▶ **Text segment**
⟨
By 1906 Madame Gautreau had changed her opinion of the painting.  In a letter to Major Roller John writes: 

    I think I know what Mme Gautreau wants . . .  the Kaiser who was such a dear,  thought her portrait the most fascinating woman's likeness that he has ever seen, and that he wishes me to have an exhibition in Berlin . . . (see letter)
The 1890's saw la Belle Époque in full swing and accepted fashion, both in painting and in suggestive nature of Mme's gown and pose had caught up. In '91 Mme Gauthereau was again painted -- this time by Gustave Courtoi in an obvious attempt at recreating the essential elements of John's painting. As you can see, though the pose and dress is just as daring, it never reaches the same power. 

Times had certainly changed. The thought that such a painting would even be considered a scandal had faded to black and in its place these paintings were deemed flattering to the subject; but John had moved on and had turned his attention towards America for his work. In 1916, as the painting was being exhibited at the Worlds Fair in San Francisco, he wrote his friend Edward Robinson who was by then the director of the Metropolitan Museum in New York. 

     

    Edward Robinson

     

       . . . now that [the painting] is in America I rather feel inclined to let it stay there if a Museum should want it. I suppose it is the best thing I have done. I would let the Metropolitan Museum have it for £ 1,000 pounds . . .  let me know your opinion . . . (see letter)
⟩
▶ **Information shown**
⟨
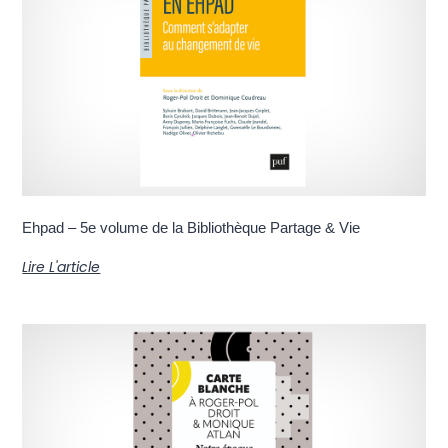
Ehpad – 5e volume de la Bibliothèque Partage & Vie
Lire L'article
⟩
▶ **Exercise**
From the passage about Madame Gautreau's portrait, write out the text from "Times had certainly" up to and including "in New York.".

▶ **Written solution**
Times had certainly changed. The thought that such a painting would even be considered a scandal had faded to black and in its place these paintings were deemed flattering to the subject; but John had moved on and had turned his attention towards America for his work. In 1916, as the painting was being exhibited at the Worlds Fair in San Francisco, he wrote his friend Edward Robinson who was by then the director of the Metropolitan Museum in New York.